[Exercise description] Update the listing from the line with "family: Phalacridae" up to and including the line with "family: Tachinidae" by swapping "phylum" for "division" and keeping everything else the same. Return only those lines.

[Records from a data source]
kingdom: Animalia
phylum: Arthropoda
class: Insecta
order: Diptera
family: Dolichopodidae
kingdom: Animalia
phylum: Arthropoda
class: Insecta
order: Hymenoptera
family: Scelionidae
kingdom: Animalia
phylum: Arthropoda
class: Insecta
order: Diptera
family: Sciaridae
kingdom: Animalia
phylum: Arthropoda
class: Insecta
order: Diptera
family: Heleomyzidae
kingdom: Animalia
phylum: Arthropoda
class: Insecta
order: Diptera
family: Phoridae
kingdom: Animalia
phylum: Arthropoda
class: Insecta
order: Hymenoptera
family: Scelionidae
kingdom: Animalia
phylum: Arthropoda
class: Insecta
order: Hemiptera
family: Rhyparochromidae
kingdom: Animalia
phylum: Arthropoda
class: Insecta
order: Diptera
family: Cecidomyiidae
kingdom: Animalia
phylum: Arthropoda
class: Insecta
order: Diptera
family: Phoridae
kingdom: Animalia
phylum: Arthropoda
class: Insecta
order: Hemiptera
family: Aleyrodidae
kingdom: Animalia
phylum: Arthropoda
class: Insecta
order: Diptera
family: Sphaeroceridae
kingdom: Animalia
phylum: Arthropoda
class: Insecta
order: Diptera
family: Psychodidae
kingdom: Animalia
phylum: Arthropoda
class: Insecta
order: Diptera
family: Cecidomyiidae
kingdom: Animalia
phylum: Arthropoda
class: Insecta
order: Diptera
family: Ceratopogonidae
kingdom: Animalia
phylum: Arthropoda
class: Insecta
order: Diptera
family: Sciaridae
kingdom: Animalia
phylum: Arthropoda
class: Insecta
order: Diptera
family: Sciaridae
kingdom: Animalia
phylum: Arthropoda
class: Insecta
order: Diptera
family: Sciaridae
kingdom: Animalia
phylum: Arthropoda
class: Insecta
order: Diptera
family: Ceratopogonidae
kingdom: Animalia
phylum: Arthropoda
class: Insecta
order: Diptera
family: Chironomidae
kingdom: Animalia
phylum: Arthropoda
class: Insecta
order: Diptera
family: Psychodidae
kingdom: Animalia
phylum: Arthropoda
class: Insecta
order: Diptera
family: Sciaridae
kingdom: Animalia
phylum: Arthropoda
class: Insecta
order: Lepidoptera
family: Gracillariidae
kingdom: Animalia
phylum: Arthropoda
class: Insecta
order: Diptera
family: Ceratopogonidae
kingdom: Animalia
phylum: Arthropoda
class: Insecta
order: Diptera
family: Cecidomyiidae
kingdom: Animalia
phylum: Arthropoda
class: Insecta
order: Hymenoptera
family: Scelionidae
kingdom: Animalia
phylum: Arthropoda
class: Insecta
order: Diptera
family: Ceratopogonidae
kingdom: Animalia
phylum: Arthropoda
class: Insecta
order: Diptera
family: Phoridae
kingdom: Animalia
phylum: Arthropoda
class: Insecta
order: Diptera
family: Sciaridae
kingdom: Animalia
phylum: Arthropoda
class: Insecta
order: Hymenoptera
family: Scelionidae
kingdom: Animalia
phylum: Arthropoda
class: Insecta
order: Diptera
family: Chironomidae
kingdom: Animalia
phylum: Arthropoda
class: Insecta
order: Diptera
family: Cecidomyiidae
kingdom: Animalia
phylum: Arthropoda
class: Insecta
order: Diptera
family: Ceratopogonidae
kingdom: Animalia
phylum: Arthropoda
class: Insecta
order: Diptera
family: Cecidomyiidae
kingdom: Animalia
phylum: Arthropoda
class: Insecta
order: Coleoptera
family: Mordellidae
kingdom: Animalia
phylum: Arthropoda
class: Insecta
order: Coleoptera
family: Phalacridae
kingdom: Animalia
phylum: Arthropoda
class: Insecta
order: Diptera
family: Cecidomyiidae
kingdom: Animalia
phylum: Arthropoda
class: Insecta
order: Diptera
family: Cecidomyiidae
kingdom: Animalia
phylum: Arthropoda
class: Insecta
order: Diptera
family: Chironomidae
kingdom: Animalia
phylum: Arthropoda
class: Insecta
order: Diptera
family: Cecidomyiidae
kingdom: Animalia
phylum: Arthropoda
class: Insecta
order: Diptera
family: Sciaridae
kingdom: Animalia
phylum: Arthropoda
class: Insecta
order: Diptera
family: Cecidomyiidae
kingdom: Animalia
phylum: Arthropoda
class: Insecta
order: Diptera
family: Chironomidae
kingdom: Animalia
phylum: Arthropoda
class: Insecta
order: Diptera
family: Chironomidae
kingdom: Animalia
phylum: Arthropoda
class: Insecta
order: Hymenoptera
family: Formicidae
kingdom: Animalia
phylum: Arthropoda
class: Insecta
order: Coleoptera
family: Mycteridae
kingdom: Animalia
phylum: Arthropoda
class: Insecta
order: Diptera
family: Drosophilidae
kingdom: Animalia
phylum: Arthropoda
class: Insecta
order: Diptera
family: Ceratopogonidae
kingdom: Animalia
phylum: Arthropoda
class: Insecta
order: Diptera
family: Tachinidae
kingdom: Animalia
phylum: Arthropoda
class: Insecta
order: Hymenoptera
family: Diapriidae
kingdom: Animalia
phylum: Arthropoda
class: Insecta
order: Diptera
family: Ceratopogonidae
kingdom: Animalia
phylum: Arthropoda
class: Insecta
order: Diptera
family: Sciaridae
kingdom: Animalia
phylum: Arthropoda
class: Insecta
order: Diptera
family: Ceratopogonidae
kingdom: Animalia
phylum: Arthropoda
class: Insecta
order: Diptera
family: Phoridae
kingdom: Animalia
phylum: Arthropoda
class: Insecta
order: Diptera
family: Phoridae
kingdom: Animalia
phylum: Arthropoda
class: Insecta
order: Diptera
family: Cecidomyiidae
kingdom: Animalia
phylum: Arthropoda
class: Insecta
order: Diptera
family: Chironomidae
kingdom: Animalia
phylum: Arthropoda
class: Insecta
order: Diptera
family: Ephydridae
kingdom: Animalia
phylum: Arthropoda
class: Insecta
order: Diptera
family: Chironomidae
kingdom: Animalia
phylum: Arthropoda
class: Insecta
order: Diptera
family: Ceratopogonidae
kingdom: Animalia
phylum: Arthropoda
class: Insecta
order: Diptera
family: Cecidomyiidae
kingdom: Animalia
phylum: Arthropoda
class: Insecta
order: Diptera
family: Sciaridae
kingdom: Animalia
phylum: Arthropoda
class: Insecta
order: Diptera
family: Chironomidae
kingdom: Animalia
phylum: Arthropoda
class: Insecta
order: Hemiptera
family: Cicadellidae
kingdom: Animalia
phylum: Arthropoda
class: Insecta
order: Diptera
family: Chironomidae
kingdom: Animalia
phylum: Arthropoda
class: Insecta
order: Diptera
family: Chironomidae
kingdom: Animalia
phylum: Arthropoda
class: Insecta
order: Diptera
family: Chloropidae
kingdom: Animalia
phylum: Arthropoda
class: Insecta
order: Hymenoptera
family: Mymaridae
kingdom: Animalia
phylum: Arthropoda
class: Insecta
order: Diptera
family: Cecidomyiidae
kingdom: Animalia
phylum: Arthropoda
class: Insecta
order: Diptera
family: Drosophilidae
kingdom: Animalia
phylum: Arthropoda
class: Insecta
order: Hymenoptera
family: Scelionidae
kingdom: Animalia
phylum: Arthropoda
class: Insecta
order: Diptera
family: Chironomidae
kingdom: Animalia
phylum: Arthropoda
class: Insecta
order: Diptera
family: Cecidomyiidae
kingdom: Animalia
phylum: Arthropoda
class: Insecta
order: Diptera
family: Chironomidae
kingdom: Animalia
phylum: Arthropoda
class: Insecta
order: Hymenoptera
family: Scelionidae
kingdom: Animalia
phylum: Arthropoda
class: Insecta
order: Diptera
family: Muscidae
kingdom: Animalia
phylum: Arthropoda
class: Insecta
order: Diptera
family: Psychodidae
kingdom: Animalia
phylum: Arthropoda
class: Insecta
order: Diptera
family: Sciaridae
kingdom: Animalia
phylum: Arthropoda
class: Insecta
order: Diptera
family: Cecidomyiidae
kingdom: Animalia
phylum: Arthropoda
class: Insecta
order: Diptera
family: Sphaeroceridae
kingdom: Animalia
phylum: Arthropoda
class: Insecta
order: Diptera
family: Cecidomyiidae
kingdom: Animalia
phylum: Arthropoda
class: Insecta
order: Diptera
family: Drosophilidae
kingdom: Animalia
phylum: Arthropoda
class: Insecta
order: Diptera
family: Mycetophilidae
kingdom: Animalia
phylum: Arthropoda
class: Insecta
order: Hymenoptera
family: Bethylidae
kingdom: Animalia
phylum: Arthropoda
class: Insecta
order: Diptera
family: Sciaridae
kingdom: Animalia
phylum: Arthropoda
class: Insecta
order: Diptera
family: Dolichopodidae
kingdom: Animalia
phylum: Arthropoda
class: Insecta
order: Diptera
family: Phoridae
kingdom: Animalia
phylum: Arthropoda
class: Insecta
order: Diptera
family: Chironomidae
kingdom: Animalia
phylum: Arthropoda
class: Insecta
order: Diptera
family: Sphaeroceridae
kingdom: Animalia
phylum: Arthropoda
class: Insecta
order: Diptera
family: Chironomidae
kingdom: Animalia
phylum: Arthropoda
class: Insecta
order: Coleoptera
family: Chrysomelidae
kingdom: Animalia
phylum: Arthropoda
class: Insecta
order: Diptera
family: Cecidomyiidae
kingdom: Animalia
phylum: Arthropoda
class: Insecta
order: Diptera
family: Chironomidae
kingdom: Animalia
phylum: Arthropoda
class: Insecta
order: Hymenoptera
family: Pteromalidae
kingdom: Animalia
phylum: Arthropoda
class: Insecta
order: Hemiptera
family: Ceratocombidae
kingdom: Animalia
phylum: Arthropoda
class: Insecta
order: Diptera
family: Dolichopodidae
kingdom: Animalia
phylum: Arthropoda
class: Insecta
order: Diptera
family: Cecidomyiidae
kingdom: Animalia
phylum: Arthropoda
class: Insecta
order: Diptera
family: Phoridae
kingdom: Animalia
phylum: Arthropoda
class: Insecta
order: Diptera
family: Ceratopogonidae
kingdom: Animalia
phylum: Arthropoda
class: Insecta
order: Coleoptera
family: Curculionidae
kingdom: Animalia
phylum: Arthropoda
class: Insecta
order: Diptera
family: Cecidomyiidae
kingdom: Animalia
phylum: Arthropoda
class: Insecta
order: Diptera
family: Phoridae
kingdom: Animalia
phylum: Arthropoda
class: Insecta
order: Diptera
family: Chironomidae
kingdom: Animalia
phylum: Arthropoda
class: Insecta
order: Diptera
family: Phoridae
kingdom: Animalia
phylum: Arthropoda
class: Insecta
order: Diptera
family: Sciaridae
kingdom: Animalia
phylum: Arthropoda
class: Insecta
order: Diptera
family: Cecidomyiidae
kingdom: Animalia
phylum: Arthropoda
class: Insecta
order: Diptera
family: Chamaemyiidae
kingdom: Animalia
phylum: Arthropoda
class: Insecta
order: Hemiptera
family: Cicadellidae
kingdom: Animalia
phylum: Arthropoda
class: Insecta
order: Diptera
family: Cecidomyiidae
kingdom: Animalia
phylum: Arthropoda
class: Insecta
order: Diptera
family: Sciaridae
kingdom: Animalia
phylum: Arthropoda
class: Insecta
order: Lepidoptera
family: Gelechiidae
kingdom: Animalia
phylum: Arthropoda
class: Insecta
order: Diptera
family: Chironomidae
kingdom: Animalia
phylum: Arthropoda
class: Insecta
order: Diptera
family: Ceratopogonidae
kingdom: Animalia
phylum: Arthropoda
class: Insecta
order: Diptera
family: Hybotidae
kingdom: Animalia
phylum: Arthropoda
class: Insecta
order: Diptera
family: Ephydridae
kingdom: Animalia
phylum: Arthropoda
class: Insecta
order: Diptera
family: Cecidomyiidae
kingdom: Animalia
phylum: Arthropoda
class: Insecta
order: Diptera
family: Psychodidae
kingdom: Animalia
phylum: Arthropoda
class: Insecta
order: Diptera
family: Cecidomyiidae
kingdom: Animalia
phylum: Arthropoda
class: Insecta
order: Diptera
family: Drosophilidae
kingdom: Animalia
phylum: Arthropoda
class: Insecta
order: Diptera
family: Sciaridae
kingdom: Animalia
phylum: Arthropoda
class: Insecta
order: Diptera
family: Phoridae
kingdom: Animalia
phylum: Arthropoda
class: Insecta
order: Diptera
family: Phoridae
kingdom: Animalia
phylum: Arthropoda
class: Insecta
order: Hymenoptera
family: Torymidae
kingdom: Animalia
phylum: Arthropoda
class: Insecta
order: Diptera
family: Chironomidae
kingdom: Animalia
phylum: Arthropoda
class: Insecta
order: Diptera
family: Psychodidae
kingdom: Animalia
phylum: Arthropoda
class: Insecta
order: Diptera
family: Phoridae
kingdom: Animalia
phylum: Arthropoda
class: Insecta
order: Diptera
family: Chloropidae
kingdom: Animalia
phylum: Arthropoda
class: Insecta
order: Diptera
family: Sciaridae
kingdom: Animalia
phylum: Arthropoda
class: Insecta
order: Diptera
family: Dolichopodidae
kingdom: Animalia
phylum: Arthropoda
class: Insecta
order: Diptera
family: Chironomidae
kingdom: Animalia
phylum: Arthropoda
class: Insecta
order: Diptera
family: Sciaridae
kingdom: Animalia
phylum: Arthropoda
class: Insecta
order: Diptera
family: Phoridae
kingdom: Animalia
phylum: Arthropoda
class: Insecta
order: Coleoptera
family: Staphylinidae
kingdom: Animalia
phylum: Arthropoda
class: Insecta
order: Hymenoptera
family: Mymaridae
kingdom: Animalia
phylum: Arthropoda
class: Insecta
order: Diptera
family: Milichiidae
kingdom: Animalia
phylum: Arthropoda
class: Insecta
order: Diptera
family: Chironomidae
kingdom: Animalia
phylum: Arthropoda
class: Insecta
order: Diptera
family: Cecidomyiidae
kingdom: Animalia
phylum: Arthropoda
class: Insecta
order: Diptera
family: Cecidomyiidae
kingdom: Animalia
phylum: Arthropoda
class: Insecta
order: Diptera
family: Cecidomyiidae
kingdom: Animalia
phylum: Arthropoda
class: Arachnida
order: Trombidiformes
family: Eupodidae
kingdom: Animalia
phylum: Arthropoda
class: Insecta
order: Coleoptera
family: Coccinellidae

[Written solution]
family: Phalacridae
kingdom: Animalia
division: Arthropoda
class: Insecta
order: Diptera
family: Cecidomyiidae
kingdom: Animalia
division: Arthropoda
class: Insecta
order: Diptera
family: Cecidomyiidae
kingdom: Animalia
division: Arthropoda
class: Insecta
order: Diptera
family: Chironomidae
kingdom: Animalia
division: Arthropoda
class: Insecta
order: Diptera
family: Cecidomyiidae
kingdom: Animalia
division: Arthropoda
class: Insecta
order: Diptera
family: Sciaridae
kingdom: Animalia
division: Arthropoda
class: Insecta
order: Diptera
family: Cecidomyiidae
kingdom: Animalia
division: Arthropoda
class: Insecta
order: Diptera
family: Chironomidae
kingdom: Animalia
division: Arthropoda
class: Insecta
order: Diptera
family: Chironomidae
kingdom: Animalia
division: Arthropoda
class: Insecta
order: Hymenoptera
family: Formicidae
kingdom: Animalia
division: Arthropoda
class: Insecta
order: Coleoptera
family: Mycteridae
kingdom: Animalia
division: Arthropoda
class: Insecta
order: Diptera
family: Drosophilidae
kingdom: Animalia
division: Arthropoda
class: Insecta
order: Diptera
family: Ceratopogonidae
kingdom: Animalia
division: Arthropoda
class: Insecta
order: Diptera
family: Tachinidae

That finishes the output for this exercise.